● Work request: Return only the lines from the top of the material through the line marked by "471 743 3.12", unaltered.

##### Extracted data

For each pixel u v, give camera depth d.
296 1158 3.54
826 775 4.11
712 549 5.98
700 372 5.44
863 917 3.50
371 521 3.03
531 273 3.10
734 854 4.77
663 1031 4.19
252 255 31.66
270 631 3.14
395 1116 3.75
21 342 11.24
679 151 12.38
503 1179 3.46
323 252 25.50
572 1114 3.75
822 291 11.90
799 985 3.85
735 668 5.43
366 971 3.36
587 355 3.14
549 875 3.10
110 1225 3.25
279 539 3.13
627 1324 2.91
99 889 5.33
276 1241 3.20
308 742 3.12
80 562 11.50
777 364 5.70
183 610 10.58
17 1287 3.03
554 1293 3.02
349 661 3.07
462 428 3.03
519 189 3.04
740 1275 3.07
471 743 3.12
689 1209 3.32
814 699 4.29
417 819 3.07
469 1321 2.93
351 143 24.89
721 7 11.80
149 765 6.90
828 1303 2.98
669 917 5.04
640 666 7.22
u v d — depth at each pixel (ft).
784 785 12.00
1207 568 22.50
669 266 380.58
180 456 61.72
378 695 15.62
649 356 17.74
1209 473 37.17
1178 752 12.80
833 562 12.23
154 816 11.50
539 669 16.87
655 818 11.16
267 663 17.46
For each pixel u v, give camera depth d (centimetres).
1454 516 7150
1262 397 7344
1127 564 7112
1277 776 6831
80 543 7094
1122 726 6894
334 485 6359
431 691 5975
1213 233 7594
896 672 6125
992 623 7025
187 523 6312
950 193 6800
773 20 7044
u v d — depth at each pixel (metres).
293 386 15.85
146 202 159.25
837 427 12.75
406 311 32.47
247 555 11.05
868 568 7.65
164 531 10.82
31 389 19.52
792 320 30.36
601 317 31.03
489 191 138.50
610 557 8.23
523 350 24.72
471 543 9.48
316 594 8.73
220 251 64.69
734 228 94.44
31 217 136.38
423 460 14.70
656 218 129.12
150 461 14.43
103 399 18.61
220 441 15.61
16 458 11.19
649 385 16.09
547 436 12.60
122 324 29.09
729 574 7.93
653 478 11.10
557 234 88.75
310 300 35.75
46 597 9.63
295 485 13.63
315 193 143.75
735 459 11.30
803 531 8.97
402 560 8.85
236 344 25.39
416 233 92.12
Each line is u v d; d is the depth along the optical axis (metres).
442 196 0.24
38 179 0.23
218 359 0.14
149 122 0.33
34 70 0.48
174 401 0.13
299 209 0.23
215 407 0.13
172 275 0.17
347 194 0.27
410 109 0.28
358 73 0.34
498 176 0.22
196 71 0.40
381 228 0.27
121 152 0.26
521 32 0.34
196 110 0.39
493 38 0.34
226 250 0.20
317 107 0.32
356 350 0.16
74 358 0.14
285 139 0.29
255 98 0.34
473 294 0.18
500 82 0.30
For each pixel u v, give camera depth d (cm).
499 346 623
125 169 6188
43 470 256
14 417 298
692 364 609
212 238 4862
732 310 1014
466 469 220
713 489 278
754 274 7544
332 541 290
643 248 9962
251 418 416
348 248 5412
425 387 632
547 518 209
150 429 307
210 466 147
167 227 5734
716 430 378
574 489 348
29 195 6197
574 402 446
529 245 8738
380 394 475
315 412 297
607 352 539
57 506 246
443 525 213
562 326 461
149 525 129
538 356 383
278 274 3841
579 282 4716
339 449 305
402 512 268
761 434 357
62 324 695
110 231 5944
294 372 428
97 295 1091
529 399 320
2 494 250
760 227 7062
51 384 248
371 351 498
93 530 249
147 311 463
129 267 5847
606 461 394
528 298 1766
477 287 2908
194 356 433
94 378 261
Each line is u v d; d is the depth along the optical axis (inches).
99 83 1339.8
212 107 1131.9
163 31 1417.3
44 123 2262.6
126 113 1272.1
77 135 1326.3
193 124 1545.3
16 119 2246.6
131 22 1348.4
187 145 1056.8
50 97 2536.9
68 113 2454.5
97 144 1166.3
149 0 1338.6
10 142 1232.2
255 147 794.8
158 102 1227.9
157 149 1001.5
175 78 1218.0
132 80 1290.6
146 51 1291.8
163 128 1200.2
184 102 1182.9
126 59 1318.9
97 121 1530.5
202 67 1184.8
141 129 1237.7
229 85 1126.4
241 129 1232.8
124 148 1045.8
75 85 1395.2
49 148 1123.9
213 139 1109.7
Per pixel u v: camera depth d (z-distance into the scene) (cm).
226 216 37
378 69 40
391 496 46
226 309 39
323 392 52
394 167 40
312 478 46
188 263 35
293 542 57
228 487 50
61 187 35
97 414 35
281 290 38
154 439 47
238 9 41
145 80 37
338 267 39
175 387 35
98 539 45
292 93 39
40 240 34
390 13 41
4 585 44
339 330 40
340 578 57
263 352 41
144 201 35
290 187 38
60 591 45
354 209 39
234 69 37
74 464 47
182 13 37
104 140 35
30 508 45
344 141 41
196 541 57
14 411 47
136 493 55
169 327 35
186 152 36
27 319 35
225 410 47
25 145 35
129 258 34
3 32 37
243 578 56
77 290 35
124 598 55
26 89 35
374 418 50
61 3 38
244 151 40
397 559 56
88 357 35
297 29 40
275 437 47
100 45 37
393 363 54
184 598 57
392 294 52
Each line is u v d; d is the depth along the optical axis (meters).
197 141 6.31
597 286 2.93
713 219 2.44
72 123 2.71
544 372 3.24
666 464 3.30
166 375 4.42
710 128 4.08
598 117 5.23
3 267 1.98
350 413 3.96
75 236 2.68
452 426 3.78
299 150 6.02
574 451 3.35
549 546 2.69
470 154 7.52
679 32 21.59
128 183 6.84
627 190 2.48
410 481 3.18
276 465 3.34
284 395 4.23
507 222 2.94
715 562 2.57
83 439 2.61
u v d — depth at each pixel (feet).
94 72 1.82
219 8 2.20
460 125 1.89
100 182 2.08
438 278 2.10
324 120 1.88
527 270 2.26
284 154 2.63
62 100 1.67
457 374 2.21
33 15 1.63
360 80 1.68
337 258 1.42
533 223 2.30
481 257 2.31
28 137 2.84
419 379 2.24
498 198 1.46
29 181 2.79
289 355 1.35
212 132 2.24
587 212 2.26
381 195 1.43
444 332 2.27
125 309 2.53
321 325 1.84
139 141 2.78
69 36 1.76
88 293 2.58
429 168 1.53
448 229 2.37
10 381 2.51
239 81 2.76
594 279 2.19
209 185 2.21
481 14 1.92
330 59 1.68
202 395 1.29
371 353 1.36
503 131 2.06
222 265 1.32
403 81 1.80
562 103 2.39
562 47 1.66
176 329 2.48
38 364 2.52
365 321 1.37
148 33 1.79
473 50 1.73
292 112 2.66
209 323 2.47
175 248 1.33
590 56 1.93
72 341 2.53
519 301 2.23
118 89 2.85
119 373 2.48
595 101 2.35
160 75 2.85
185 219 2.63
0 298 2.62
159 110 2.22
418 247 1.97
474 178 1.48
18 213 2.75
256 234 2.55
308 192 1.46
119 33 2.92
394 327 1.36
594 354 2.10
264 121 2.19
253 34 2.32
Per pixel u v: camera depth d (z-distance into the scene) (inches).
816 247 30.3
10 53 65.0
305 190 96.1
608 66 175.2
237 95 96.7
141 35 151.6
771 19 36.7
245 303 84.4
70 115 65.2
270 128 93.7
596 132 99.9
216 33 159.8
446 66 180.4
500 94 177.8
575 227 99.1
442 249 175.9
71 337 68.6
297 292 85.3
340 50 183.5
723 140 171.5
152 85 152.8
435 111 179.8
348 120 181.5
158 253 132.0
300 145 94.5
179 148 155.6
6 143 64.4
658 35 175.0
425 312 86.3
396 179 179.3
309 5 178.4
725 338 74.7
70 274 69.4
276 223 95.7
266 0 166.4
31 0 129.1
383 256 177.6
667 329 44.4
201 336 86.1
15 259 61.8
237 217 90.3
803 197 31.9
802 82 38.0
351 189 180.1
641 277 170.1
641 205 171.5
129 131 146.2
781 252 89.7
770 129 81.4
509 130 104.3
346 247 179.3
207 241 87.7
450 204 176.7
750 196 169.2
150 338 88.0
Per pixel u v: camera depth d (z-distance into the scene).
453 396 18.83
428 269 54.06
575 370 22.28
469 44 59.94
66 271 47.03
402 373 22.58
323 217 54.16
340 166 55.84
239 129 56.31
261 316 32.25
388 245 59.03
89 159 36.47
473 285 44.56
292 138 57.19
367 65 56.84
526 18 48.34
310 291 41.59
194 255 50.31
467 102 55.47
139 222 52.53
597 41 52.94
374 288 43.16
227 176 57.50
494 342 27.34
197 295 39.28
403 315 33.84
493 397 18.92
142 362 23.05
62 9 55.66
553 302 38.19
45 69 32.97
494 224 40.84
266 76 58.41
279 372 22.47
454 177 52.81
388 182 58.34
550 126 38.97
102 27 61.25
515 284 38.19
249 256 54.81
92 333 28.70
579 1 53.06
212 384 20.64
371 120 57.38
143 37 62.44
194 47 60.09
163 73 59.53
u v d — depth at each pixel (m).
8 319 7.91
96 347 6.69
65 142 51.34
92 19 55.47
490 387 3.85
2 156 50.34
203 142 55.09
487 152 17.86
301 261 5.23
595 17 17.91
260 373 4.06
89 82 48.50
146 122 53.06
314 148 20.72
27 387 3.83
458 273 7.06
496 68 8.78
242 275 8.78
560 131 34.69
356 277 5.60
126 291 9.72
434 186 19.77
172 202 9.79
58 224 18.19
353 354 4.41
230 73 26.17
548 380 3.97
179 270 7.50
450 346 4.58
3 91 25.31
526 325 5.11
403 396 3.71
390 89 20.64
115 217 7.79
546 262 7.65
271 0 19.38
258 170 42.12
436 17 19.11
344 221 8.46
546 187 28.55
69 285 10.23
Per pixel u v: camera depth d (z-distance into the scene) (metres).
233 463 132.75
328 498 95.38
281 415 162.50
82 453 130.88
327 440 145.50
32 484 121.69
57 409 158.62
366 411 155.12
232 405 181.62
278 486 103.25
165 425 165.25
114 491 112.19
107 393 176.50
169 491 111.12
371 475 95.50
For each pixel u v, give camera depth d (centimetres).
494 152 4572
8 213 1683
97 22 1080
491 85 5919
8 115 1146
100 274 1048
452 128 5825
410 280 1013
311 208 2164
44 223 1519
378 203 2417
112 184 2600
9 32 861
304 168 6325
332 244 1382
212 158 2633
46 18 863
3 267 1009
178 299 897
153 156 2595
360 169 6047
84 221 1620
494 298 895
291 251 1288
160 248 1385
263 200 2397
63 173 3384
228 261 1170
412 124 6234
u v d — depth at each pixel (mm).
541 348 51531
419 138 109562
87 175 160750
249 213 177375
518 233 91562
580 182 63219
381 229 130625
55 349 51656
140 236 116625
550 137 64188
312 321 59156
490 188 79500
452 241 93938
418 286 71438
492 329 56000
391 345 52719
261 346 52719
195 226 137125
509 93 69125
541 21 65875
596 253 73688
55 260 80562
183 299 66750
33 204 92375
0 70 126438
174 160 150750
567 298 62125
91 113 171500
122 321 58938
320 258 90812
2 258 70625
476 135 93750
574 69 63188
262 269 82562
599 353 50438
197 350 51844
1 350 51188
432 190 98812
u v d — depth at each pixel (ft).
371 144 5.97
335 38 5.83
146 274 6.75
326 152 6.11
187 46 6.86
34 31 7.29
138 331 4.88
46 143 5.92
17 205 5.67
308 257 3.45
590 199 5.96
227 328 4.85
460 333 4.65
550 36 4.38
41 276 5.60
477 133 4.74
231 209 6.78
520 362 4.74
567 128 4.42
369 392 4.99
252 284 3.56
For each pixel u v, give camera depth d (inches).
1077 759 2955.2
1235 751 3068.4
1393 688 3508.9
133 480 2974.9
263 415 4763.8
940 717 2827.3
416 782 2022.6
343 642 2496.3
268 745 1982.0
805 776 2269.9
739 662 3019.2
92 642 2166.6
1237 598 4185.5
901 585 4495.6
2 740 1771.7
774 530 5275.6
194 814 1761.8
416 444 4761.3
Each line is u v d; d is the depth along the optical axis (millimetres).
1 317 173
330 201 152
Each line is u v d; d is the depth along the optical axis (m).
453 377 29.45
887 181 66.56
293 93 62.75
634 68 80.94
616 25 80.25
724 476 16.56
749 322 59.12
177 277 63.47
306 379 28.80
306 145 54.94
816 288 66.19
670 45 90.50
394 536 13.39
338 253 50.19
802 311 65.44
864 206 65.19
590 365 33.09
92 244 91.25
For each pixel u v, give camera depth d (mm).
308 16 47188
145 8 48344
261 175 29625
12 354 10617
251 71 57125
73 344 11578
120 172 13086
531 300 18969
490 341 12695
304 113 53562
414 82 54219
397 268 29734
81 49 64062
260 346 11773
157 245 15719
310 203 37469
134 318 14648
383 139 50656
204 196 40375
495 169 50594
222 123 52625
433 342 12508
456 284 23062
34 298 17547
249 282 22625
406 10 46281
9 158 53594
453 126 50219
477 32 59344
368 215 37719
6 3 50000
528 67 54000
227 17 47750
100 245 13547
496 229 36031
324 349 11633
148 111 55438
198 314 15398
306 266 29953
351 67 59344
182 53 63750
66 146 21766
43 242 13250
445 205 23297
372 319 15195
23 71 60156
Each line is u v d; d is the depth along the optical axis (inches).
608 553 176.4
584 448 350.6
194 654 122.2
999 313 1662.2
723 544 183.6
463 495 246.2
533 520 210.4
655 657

##########

● Expected answer:
For each pixel u v, give camera depth d.
296 1158 3.54
826 775 4.11
712 549 5.98
700 372 5.44
863 917 3.50
371 521 3.03
531 273 3.10
734 854 4.77
663 1031 4.19
252 255 31.66
270 631 3.14
395 1116 3.75
21 342 11.24
679 151 12.38
503 1179 3.46
323 252 25.50
572 1114 3.75
822 291 11.90
799 985 3.85
735 668 5.43
366 971 3.36
587 355 3.14
549 875 3.10
110 1225 3.25
279 539 3.13
627 1324 2.91
99 889 5.33
276 1241 3.20
308 742 3.12
80 562 11.50
777 364 5.70
183 610 10.58
17 1287 3.03
554 1293 3.02
349 661 3.07
462 428 3.03
519 189 3.04
740 1275 3.07
471 743 3.12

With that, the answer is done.